• **TASK PROMPT**:
Can you give all of the material again with "series" swapped for "trace" and everything else unchanged, leaving the pictures out?

(Beginning of DATA IN THIS EXERCISE)

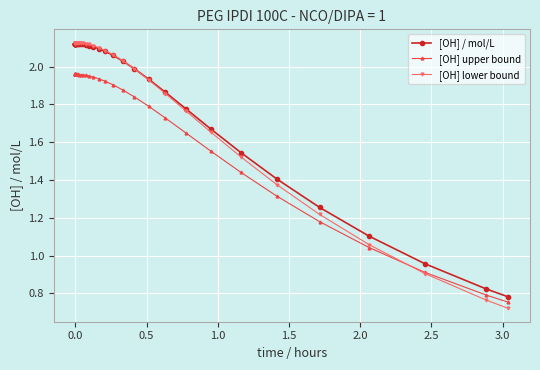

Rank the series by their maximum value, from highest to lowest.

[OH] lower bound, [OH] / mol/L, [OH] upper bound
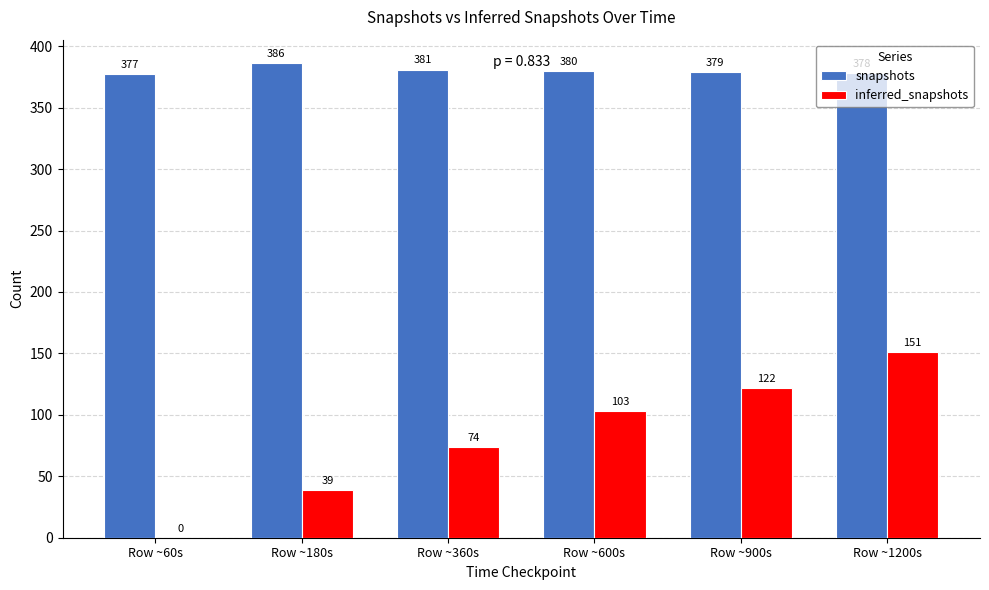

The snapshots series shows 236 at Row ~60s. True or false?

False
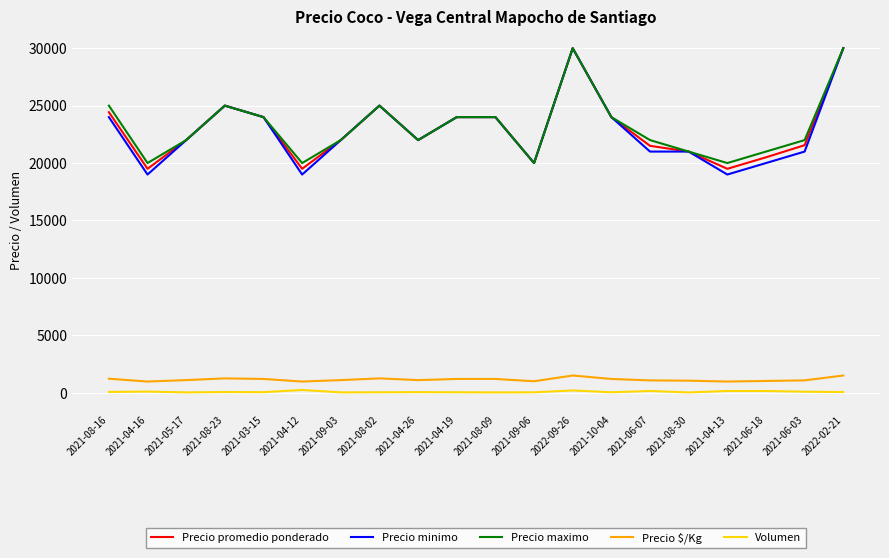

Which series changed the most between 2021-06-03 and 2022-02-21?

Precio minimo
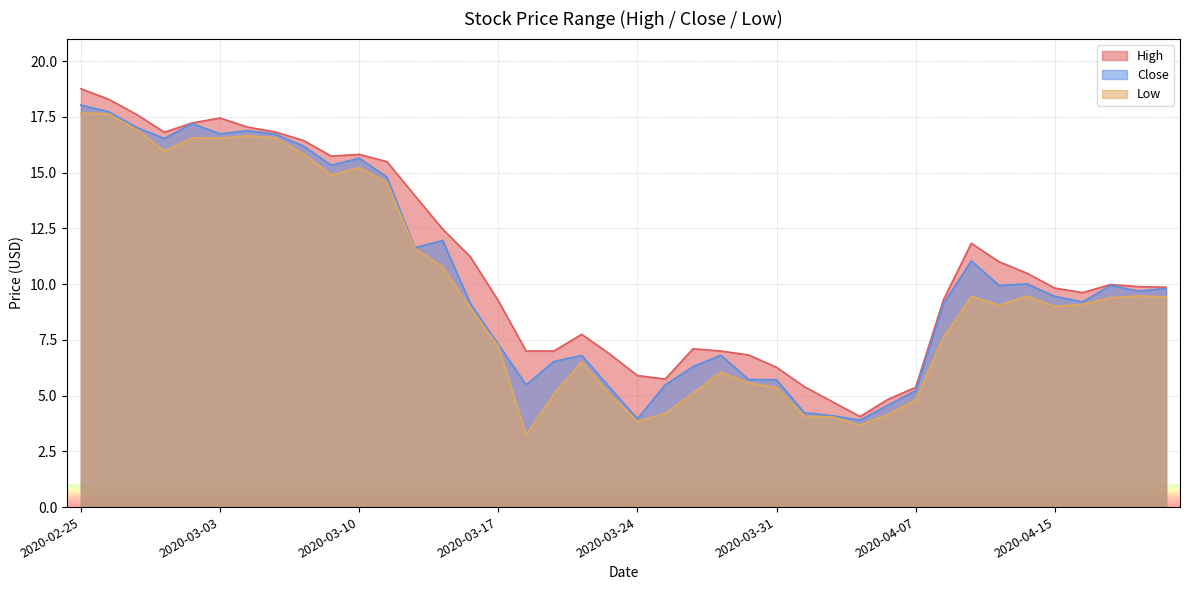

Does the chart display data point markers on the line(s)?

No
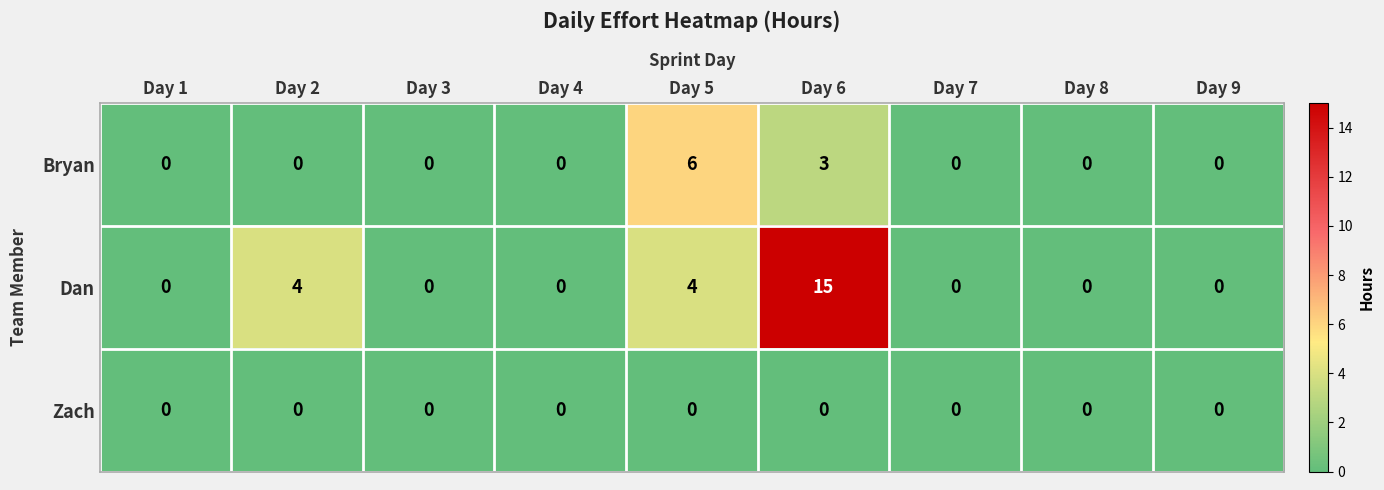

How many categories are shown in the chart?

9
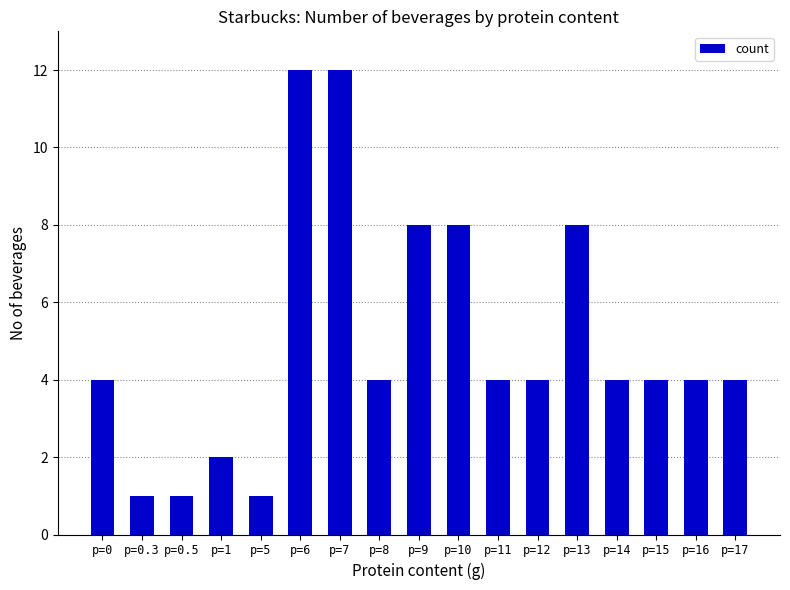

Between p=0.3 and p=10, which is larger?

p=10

(End of DATA IN THIS EXERCISE)

• **ANSWER TO THE EXERCISE**:
Rank the trace by their maximum value, from highest to lowest.

[OH] lower bound, [OH] / mol/L, [OH] upper bound

The snapshots trace shows 236 at Row ~60s. True or false?

False

Which trace changed the most between 2021-06-03 and 2022-02-21?

Precio minimo

Does the chart display data point markers on the line(s)?

No

How many categories are shown in the chart?

9

Between p=0.3 and p=10, which is larger?

p=10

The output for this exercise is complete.